Cooperative light propagation and spectroscopy with cold atoms

Lead Research Organisation: Lancaster University
Department Name: Physics

Abstract

Traditional analysis of light propagation in a medium is based on more than a century-old theories of electrodynamics of a continuous polarizable medium and its consequences such as standard optics. In cold and dense atomic gases such theories can qualitatively fail. This is because light mediates strong interactions between the atoms that establish correlations between the positions of individual atoms in the cloud. In this project we theoretically study light propagation in cold and dense atomic ensembles. The work will be done in a close collaboration with experimental groups who trap cold and dense atomic gases in laboratories. The goal is to utilize the strong light-mediated interactions in the design of better atomic systems for high-precision measurements. Improved detection techniques could, for instance, lead to more accurate time measurements, better satellite navigation and better lasers.

Planned Impact

During the year of light 2015, it was highlighted in several occasions how light technology forms an essential part of modern society. In classical and quantum light technologies resonant emitters play an increasingly important role. The goal is to make the emitter systems smaller, denser and more coherent. This will dramatically increase the interactions between the emitters. Understanding these interactions is essential for the development and design of new optical devices.

Strong interactions can be achieved in cold atomic gases as a result of homogeneous resonance broadening, but the homogeneous broadening can also be obtained, e.g., with nano-emitters, quantum dots and metamaterials via high-quality fabrication when the resonance properties of individual emitters no longer vary significantly. The proposed project therefore also has broad importance to a wide range of optical systems, and we have previously found our studies of nanofabricated resonators and atoms mutually very beneficial, with atomic physics phenomena generating ideas for nanophotonics, and vice versa.

The applications of light-atom systems include quantum light-matter interfaces that are important for quantum information processing (entanglement generation, quantum memories, quantum networks, etc) and, e.g., laser technology, where cooperative effects in superradiant lasers may allow the development of very high frequency stability. Confinement of light in waveguides could potentially be utilized in the development of photonic devices with single photon switches, transistors and networks.

Quantum Technologies (QTs) in sensing are already outperforming conventional sensors in the measurements of gravity, rotation and magnetic fields. Accurate gravity sensors can be utilized, e.g., in oil exploration or in civil engineering. Atomic clocks are essential, e.g., in high precision measurements and satellite navigation, while accelerometers are needed for navigation without satellites and could in the future revolutionize vehicle transport. Faraday interaction has many applications in magnetometry, telecommunications and laser technology. The best stability, accuracy and reproducibility of atomic clocks are currently achieved with neutral strontium atoms using optical transitions (at NIST). The experiments already are in a regime where the many-atom radiative dipole-dipole interactions are important. The importance of squeezed states for precision-measurements is also widely recognized. Spin squeezed states are important for quantum-enhanced interferometric applications, where the accuracy of the interferometer can exceed the standard quantum limit of classical interferometers. Optical spin squeezing is used in LIGO gravitational wave detection. These experiments are currently trying to improve the fundamental limit of the measurement precision that can be obtained with given resources by utilizing spin squeezing to achieve quantum-enhancement in the interferometric measurements.

Dataset content:
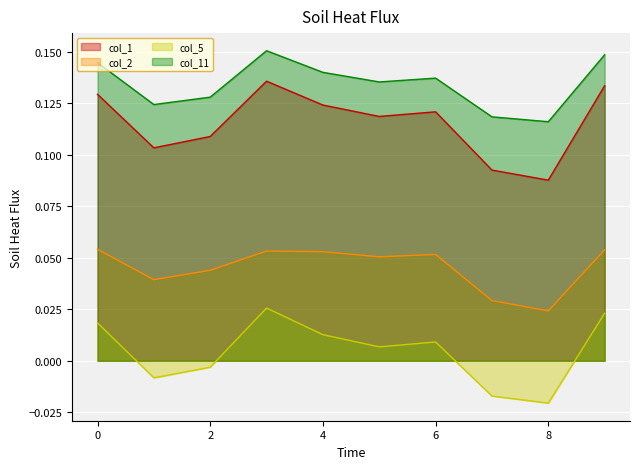

Which category has the highest value across all series?

3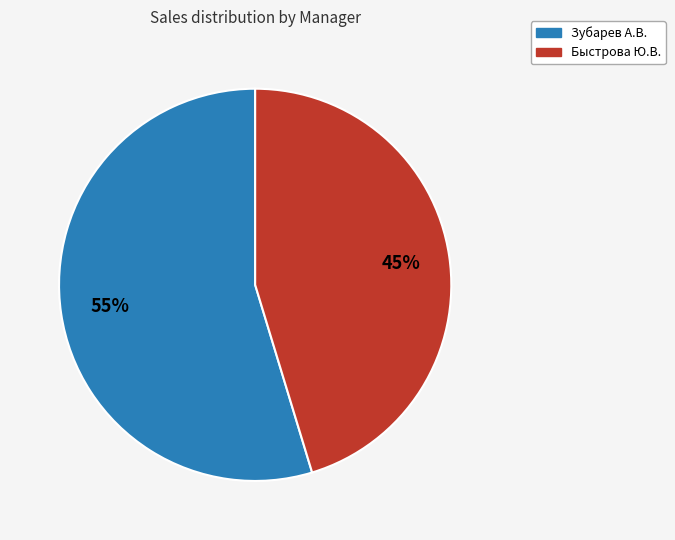

To the nearest percent, what portion does Быстрова Ю.В. represent?

45%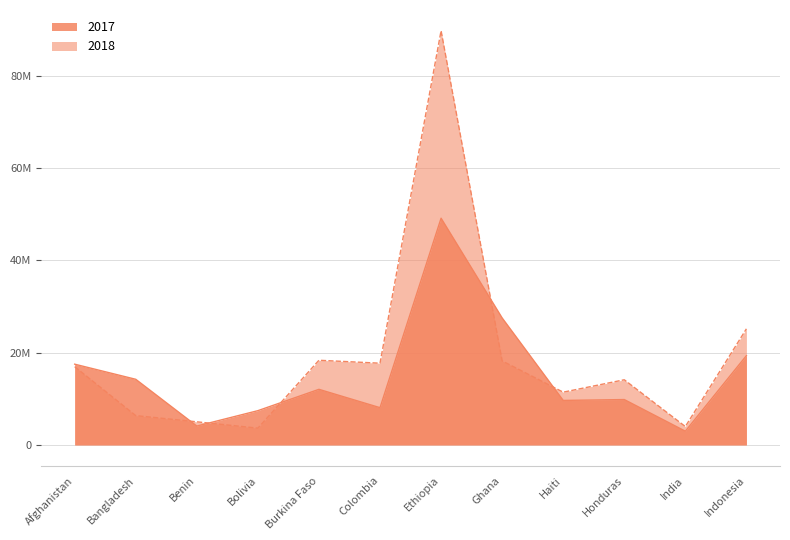

Read the 2018 value at Colombia, to the nearest 10.

17704980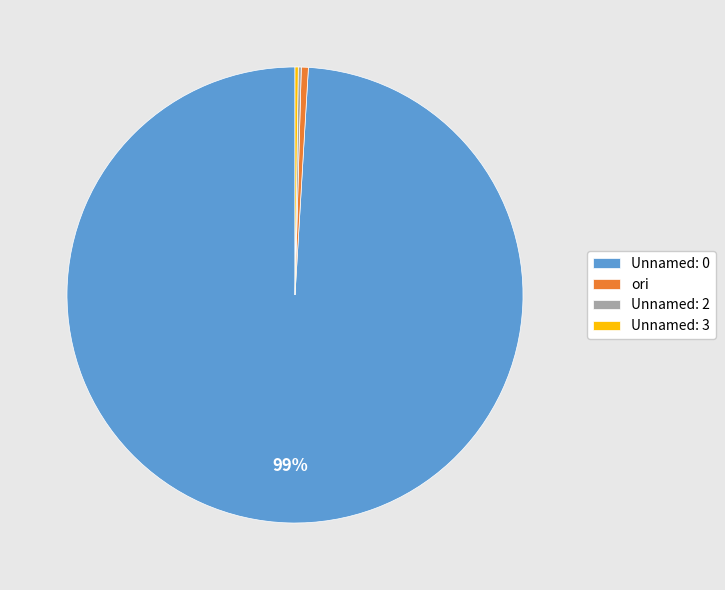

Which slice is the largest?

Unnamed: 0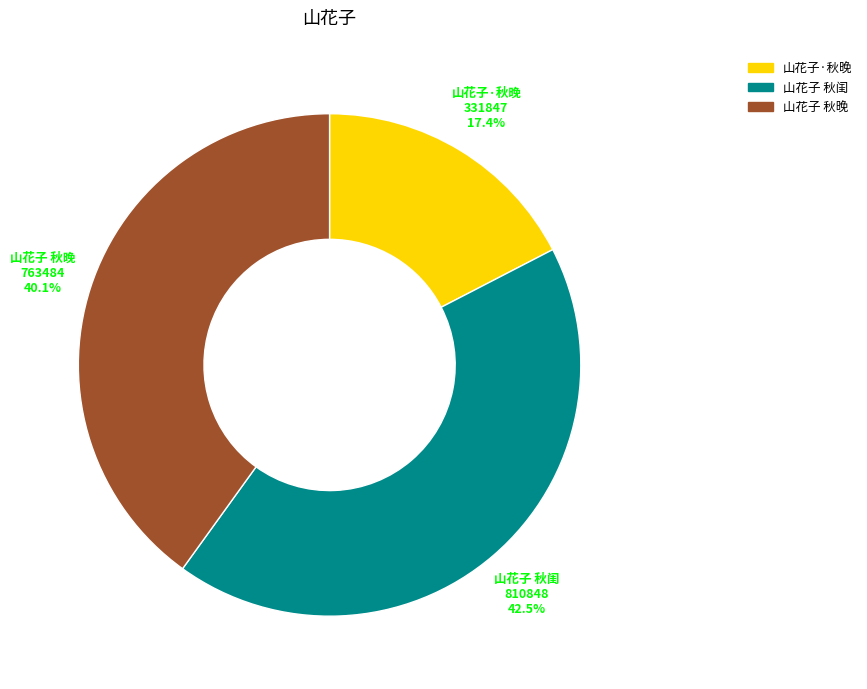

What percentage is the 山花子·秋晚 slice, to the nearest percent?

17%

Job item A:
According to the project summary on light in cold atoms, which atoms currently give atomic clocks their best stability, accuracy and reproducibility?
Job item B:
Carry on the project summary on light in cold atoms from the point where it stops.

Final answer A:
Neutral strontium atoms using optical transitions, at NIST.

Final answer B:
The UK government has launched a QT Programme with a network of QT Hubs that illustrates how quantum physics is being transferred from scientific discoveries to real-world applications. The Hubs bring together physicists, engineers, industry and end-users. From sensing to metrology and quantum information processing, the interaction of light with atoms is crucial. Although our proposal addresses fundamental research topics, it aims to develop concepts and understanding which will have a technological impact on a time span well beyond the one set for the QT Hubs. Also DSTL funds QT research with a goal to develop compact atomic clocks, gravity gradiometers and a precise navigation system from clocks, accelerometers and gyroscopes.

Understanding science forms a profound part of general cultural knowledge. The training of students and research assistants with advanced numerical and analytic problem-solving skills will also benefit many areas of society outside academia.
 
Description We have been able to demonstrate the cooperative response of atoms as well as artificial atoms in planar arrays to resonant light. This has included the effects of disorder, strong reflection and transmission of light and their potential use as magnetometers.

The project is still at early stage.
Exploitation Route This the basic framework for radiative coupling of arrays of atoms and has potential for sensing technology in the future.
Sectors Aerospace, Defence and Marine,Digital/Communication/Information Technologies (including Software),Environment,Healthcare

 
Description paris 
Organisation L'Institut d'Optique Graduate School
Country France 
Sector Academic/University 
PI Contribution Theoretical analysis of experimental findings
Collaborator Contribution valuable experimental data and research team time
Impact Publication: Physical Review Letters 113, 133602 (2014)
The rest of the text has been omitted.